WORK TO BE COMPLETED
Check each line of the material. Copy those containing "down".

DATA FOR THIS EXERCISE
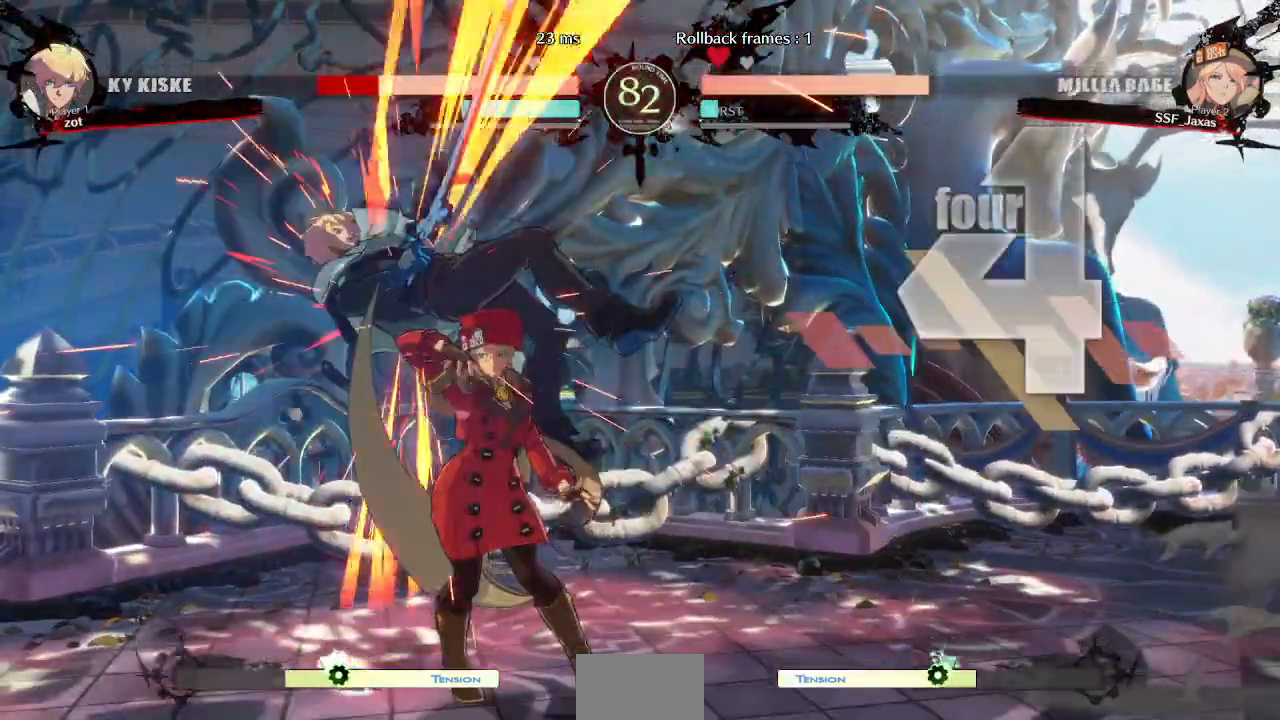
{"dt_ms": 1000, "buttons": []}
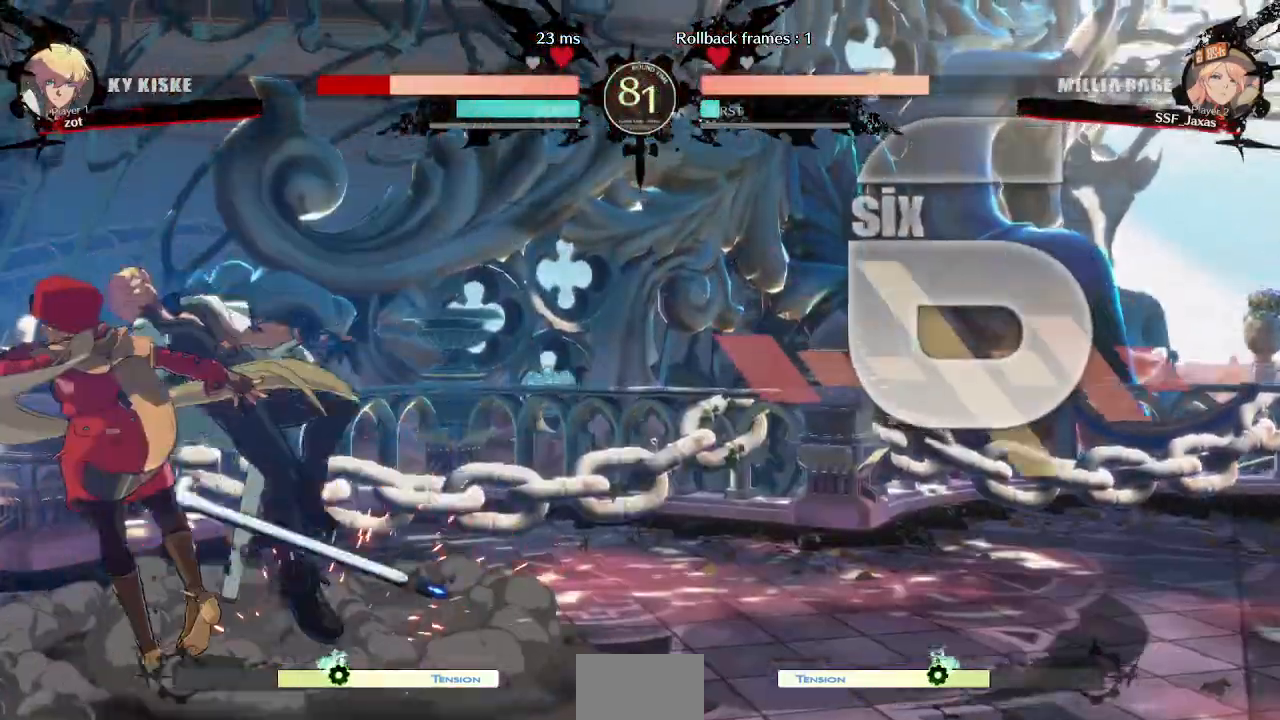
{"dt_ms": 500, "buttons": ["DPAD_RIGHT"], "events": [[467, "DPAD_RIGHT", "down"]]}
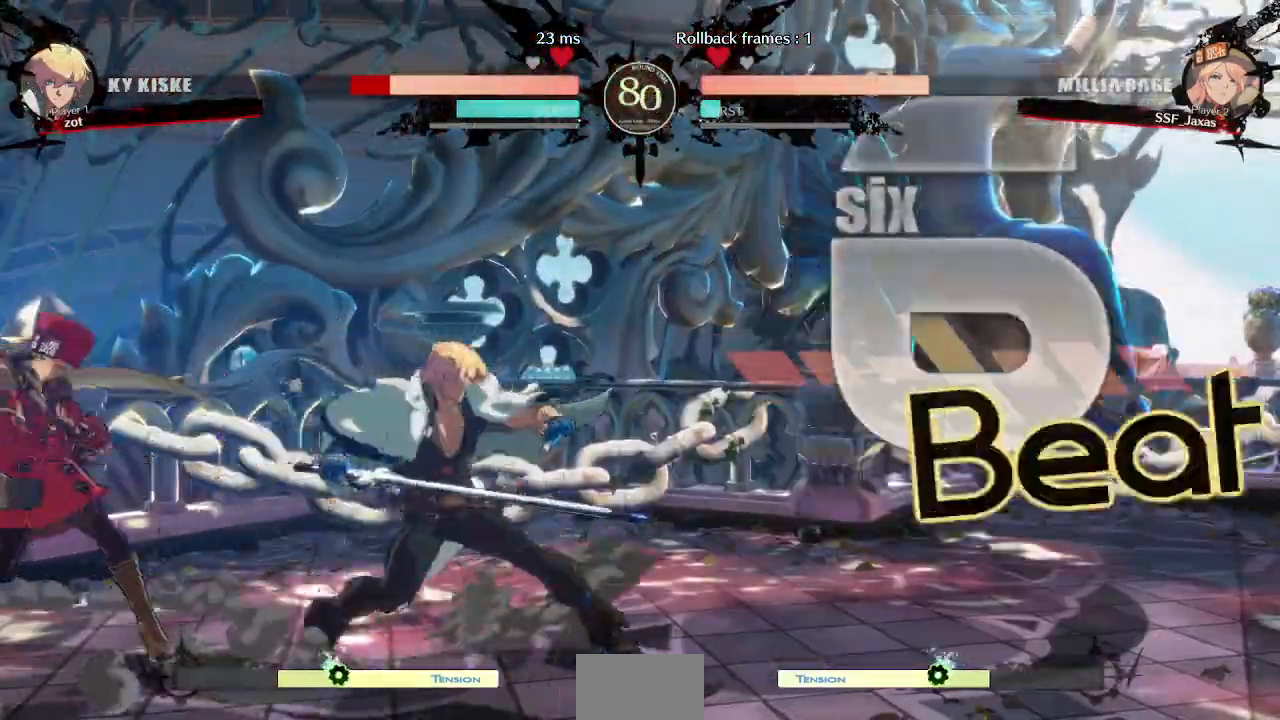
{"dt_ms": 500, "buttons": [], "events": [[50, "DPAD_RIGHT", "up"], [83, "DPAD_RIGHT", "down"], [217, "TRIANGLE", "down"], [250, "DPAD_RIGHT", "up"], [367, "TRIANGLE", "up"]]}
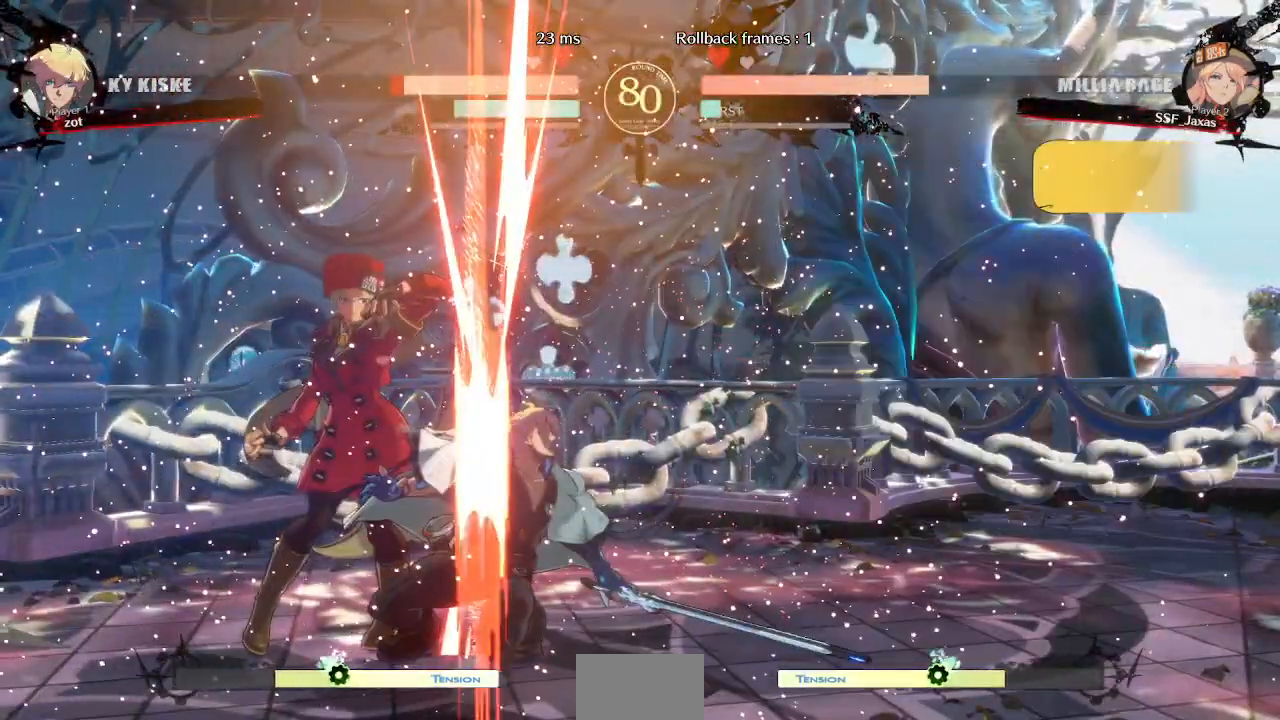
{"dt_ms": 500, "buttons": [], "events": []}
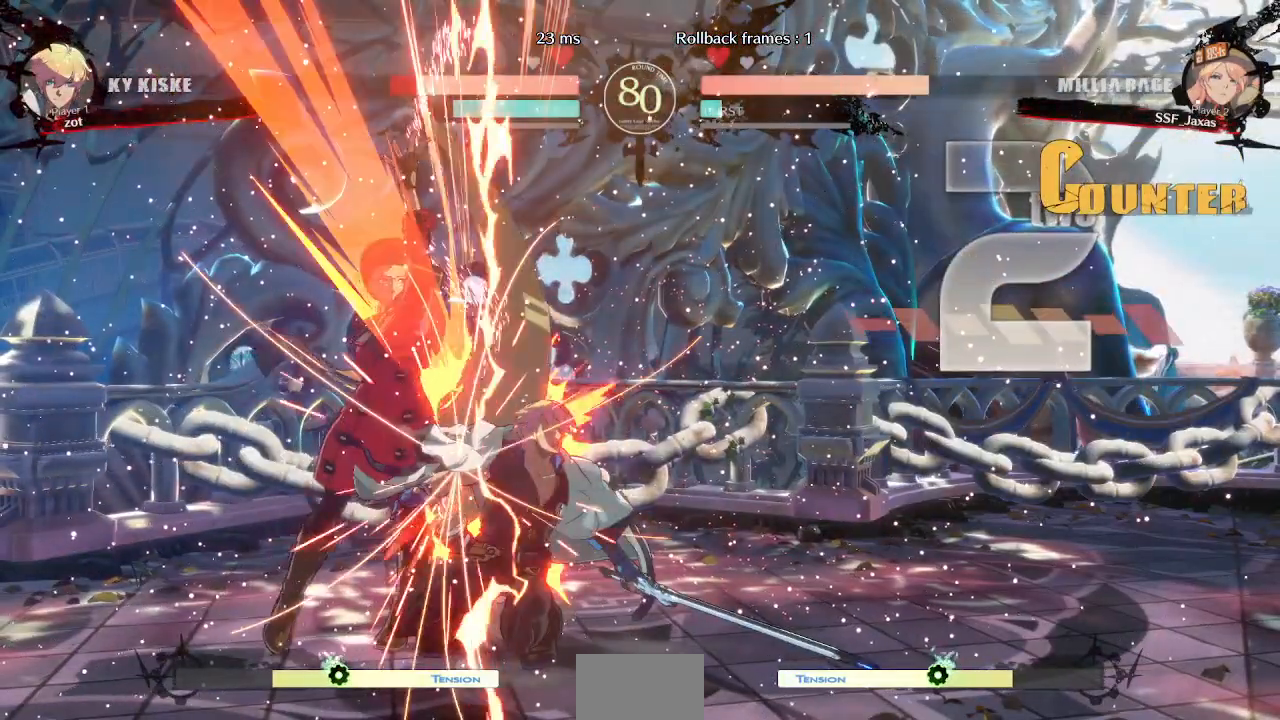
{"dt_ms": 500, "buttons": [], "events": [[117, "DPAD_RIGHT", "down"], [167, "DPAD_RIGHT", "up"], [217, "DPAD_RIGHT", "down"], [317, "TRIANGLE", "down"], [350, "DPAD_RIGHT", "up"], [467, "TRIANGLE", "up"]]}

WRITTEN RESPONSE
{"dt_ms": 500, "buttons": ["DPAD_RIGHT"], "events": [[467, "DPAD_RIGHT", "down"]]}
{"dt_ms": 500, "buttons": [], "events": [[50, "DPAD_RIGHT", "up"], [83, "DPAD_RIGHT", "down"], [217, "TRIANGLE", "down"], [250, "DPAD_RIGHT", "up"], [367, "TRIANGLE", "up"]]}
{"dt_ms": 500, "buttons": [], "events": [[117, "DPAD_RIGHT", "down"], [167, "DPAD_RIGHT", "up"], [217, "DPAD_RIGHT", "down"], [317, "TRIANGLE", "down"], [350, "DPAD_RIGHT", "up"], [467, "TRIANGLE", "up"]]}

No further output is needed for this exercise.